**WHAT TO PRODUCE**
What you return should match the data below exactly, with no pictures in it.
[[ INFORMATION PROVIDED, beginning ]]
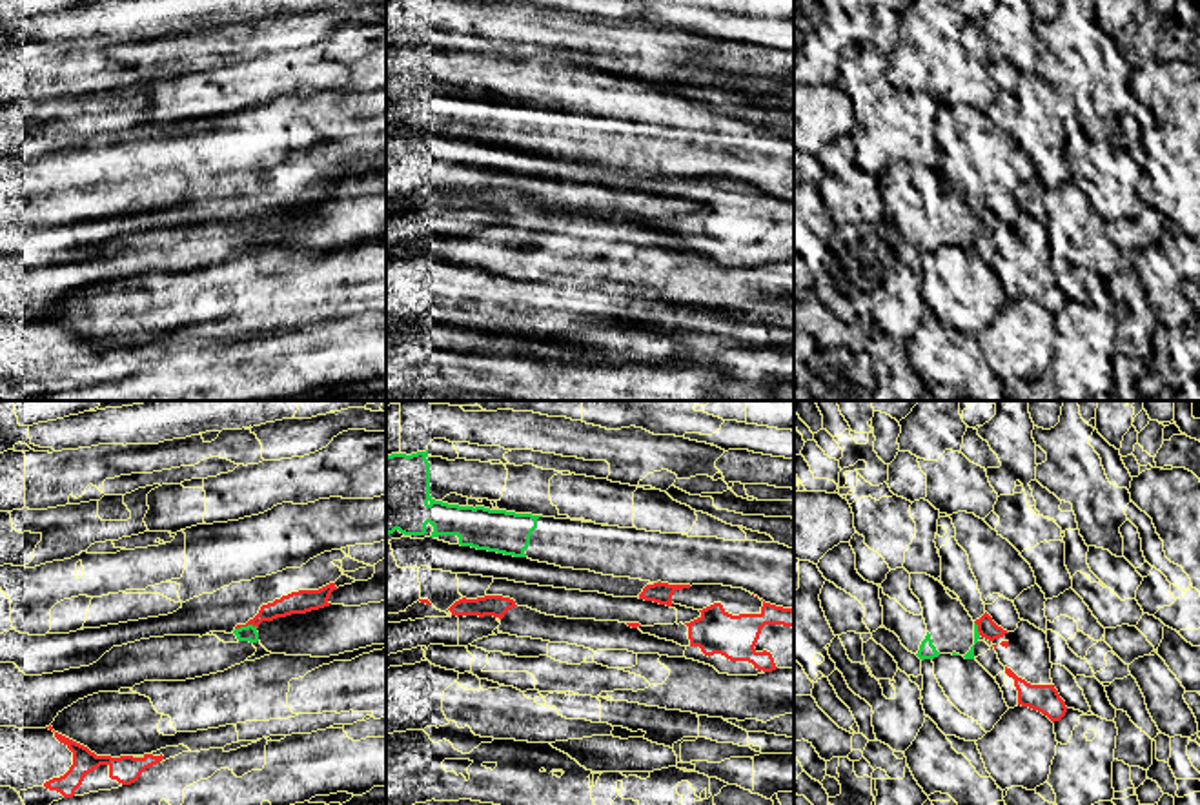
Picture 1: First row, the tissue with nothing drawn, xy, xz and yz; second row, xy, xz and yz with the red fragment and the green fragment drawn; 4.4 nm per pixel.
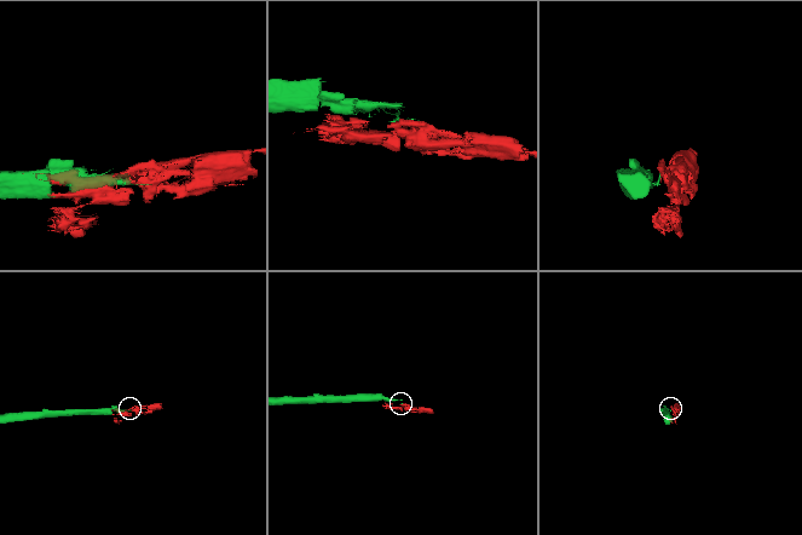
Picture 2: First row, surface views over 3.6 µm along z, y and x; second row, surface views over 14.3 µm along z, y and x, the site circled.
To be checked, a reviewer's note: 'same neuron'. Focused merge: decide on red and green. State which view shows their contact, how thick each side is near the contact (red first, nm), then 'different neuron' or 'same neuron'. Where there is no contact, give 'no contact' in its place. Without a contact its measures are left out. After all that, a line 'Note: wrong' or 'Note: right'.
contact in xy; calibres 100 and 70 nm; different neuron
Note: wrong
[[ INFORMATION PROVIDED, end ]]
**ANSWER AREA**
Picture 1: First row, the tissue with nothing drawn, xy, xz and yz; second row, xy, xz and yz with the red fragment and the green fragment drawn; 4.4 nm per pixel.
Picture 2: First row, surface views over 3.6 µm along z, y and x; second row, surface views over 14.3 µm along z, y and x, the site circled.
To be checked, a reviewer's note: 'same neuron'. Focused merge: decide on red and green. State which view shows their contact, how thick each side is near the contact (red first, nm), then 'different neuron' or 'same neuron'. Where there is no contact, give 'no contact' in its place. Without a contact its measures are left out. After all that, a line 'Note: wrong' or 'Note: right'.
contact in xy; calibres 100 and 70 nm; different neuron
Note: wrong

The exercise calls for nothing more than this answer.